Qu’un pays comme le Qatar, devienne sponsor global, ça vous fait quoi ?
Ce sont des sponsors, vous savez. Je ne vois pas pourquoi un pays ne pourrait pas utiliser le sport pour assurer sa promotion. Plusieurs pays ont profité des Jeux olympiques ou de gros événements sportifs pour se promouvoir. Même en Argentine en 1978, lorsque nous sommes arrivés à convaincre la junte militaire de nous laisser tout reprendre. Pourquoi ont-ils accepté? Parce qu’ils voulaient faire la promotion de leur pays. Ils voulaient promouvoir l’idée que l’Argentine n’était pas un endroit terrible juste parce qu’un coup d’État avait eu lieu. Dans le cas du Qatar, une nation prospère, quoique petite, c’est évident qu’elle voit le sport en tant que moyen de se présenter, de se promouvoir. Et pourquoi pas? Pourvu que ce soit accompli dans un souci d’éthique.
Enfin, pouvez-vous répondre à la légende urbaine: certains joueurs ont-ils été payés pour jouer ou simuler une blessure devant tel ou tel panneau de pub autour du terrain ?
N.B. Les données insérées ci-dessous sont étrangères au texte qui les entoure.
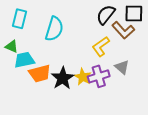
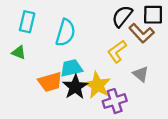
cyan trapezoid: (24, 60) -> (71, 68), moved
purple cross: (99, 76) -> (115, 101), moved
yellow star: (83, 77) -> (97, 85), size x1.4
Les panneaux publicitaires? Bien sûr. Oui. Bien sûr qu’ils ont été payés. On peut remonter plusieurs années en arrière. Dans un de mes premiers championnats européens, si je ne payais pas le caméraman, le caméraman ne montrait pas le panneau. Il y a toute une histoire de ce phénomène et les joueurs étaient très impliqués dans la promotion des panneaux de pub à ce moment-là. Dans les années 70, les joueurs n’étaient pas payés ce qu’ils sont payés aujourd’hui. Pourtant, certains d’entre eux étaient des joueurs incroyables. Ils profitaient du fait qu’il n’y avait pas de discipline, pas de structure, que c’était mal organisé… Les gens affichaient des pubs dans n’importe quel endroit où un panneau pouvait être accroché. Et donc j’ai décidé de m’y mettre aussi en 1978. C’était la mêlée générale. Si un individu pouvait approcher un joueur et le payer pour faire quelque chose, alors c’était un accord entre cet individu et ce joueur, puisqu’il n’y avait personne pour contrôler. C’était chacun pour soi.